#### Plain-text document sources

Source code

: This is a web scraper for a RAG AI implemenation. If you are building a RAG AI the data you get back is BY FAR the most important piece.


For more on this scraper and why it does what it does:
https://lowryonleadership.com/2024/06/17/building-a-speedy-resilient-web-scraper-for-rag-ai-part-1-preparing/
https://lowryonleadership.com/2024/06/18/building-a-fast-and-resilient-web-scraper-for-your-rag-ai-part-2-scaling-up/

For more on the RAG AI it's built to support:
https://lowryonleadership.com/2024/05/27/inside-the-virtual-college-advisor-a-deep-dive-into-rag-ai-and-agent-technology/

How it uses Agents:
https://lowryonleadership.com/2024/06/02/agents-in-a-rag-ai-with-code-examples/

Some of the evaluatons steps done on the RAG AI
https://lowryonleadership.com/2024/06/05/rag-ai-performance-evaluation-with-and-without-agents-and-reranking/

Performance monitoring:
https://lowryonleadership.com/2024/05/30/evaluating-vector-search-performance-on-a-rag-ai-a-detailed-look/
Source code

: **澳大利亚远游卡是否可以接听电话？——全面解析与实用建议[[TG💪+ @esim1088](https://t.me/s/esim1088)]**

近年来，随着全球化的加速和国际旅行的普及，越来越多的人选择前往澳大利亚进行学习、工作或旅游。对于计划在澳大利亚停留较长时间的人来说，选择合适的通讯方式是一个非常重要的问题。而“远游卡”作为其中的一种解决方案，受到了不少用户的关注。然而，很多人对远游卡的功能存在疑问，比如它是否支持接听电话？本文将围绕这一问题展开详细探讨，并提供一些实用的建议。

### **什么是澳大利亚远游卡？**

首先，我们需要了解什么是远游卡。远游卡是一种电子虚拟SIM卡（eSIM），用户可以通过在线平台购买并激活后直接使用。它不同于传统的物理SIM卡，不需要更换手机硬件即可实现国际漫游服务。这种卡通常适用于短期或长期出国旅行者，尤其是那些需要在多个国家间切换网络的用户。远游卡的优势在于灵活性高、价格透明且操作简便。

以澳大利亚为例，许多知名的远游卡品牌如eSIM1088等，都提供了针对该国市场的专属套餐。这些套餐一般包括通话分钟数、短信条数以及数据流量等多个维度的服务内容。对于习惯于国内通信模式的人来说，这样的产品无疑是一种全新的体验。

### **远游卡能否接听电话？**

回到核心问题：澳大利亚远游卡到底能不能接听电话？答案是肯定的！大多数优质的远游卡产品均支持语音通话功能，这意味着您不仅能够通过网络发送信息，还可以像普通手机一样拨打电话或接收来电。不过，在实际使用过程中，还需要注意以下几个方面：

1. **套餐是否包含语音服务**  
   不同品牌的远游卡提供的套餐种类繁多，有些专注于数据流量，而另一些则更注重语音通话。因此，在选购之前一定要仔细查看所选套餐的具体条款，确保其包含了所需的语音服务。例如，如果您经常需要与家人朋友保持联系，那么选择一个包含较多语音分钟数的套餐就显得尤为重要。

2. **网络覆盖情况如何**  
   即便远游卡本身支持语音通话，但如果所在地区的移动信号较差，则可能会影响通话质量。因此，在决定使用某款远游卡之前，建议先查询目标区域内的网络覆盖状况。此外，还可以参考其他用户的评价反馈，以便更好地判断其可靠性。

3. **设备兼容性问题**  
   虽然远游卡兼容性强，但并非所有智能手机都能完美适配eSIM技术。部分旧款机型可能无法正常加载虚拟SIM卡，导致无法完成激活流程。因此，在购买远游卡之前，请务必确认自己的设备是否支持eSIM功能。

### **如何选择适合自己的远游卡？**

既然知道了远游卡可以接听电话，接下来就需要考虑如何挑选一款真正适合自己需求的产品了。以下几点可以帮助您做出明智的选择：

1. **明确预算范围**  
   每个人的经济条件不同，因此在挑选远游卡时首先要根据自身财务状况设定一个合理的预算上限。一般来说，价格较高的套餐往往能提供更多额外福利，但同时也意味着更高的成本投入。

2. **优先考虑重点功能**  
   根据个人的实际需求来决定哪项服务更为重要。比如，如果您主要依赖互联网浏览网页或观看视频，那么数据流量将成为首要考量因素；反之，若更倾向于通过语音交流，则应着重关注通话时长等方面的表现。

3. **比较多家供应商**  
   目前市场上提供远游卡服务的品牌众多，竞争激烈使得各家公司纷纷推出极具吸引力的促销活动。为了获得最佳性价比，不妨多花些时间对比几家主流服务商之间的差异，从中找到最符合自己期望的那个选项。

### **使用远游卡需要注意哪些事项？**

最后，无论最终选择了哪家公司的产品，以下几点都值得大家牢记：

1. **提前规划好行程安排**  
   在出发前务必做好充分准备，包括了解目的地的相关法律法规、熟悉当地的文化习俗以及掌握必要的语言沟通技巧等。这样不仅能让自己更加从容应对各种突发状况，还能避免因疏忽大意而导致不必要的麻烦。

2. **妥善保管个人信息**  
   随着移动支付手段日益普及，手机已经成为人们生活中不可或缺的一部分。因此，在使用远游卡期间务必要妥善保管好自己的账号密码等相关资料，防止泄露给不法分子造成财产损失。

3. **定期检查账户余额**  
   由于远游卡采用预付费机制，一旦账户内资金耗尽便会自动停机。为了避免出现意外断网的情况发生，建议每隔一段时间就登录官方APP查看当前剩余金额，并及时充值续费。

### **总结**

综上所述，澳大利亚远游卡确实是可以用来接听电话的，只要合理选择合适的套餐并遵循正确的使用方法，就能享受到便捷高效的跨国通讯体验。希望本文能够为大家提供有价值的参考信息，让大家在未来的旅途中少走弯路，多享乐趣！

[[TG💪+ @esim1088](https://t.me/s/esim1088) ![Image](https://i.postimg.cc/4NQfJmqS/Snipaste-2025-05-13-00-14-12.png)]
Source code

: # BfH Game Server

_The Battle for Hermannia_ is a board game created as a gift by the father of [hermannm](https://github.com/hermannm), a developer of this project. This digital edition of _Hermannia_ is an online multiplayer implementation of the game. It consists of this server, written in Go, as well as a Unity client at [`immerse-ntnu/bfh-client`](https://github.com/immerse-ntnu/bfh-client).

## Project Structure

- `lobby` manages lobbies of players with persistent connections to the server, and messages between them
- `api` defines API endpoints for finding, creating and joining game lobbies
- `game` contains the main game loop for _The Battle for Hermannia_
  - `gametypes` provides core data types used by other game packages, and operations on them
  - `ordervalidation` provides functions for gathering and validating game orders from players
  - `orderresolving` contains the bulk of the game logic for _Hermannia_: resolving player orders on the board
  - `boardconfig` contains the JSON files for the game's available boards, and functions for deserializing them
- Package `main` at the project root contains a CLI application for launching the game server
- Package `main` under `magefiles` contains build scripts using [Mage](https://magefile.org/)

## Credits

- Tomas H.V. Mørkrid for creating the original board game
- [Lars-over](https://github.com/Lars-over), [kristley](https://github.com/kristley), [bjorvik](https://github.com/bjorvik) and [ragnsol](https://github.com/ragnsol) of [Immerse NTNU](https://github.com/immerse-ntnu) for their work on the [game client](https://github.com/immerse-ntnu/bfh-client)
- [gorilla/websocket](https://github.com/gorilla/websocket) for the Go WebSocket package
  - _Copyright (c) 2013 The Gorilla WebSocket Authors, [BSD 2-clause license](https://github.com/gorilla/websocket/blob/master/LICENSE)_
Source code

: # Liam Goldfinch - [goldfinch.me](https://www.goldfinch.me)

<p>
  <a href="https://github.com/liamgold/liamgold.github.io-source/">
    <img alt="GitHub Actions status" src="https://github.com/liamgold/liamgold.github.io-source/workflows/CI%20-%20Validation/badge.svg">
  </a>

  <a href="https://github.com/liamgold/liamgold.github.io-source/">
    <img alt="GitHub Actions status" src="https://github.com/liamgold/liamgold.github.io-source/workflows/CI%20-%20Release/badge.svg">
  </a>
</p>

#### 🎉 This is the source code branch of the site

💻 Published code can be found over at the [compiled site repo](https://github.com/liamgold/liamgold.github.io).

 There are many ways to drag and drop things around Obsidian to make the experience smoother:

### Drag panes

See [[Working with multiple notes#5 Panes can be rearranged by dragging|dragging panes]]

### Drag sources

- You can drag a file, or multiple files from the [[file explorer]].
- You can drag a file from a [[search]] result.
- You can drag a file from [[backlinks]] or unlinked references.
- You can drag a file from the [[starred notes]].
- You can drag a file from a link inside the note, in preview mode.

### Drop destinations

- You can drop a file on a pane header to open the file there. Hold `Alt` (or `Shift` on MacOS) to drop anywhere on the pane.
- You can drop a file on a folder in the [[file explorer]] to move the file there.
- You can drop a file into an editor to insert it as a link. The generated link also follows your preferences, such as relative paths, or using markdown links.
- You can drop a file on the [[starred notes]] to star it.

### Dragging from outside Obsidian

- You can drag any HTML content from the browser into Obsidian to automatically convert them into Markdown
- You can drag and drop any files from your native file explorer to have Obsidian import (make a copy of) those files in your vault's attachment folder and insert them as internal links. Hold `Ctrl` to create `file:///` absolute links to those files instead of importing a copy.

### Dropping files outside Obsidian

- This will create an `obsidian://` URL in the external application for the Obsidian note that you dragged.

#### AIM OF THE TASK
List every line in the listing above that contains the string "workflows", treating uppercase and lowercase letters as different.

#### ANSWER BELOW
    <img alt="GitHub Actions status" src="https://github.com/liamgold/liamgold.github.io-source/workflows/CI%20-%20Validation/badge.svg">
    <img alt="GitHub Actions status" src="https://github.com/liamgold/liamgold.github.io-source/workflows/CI%20-%20Release/badge.svg">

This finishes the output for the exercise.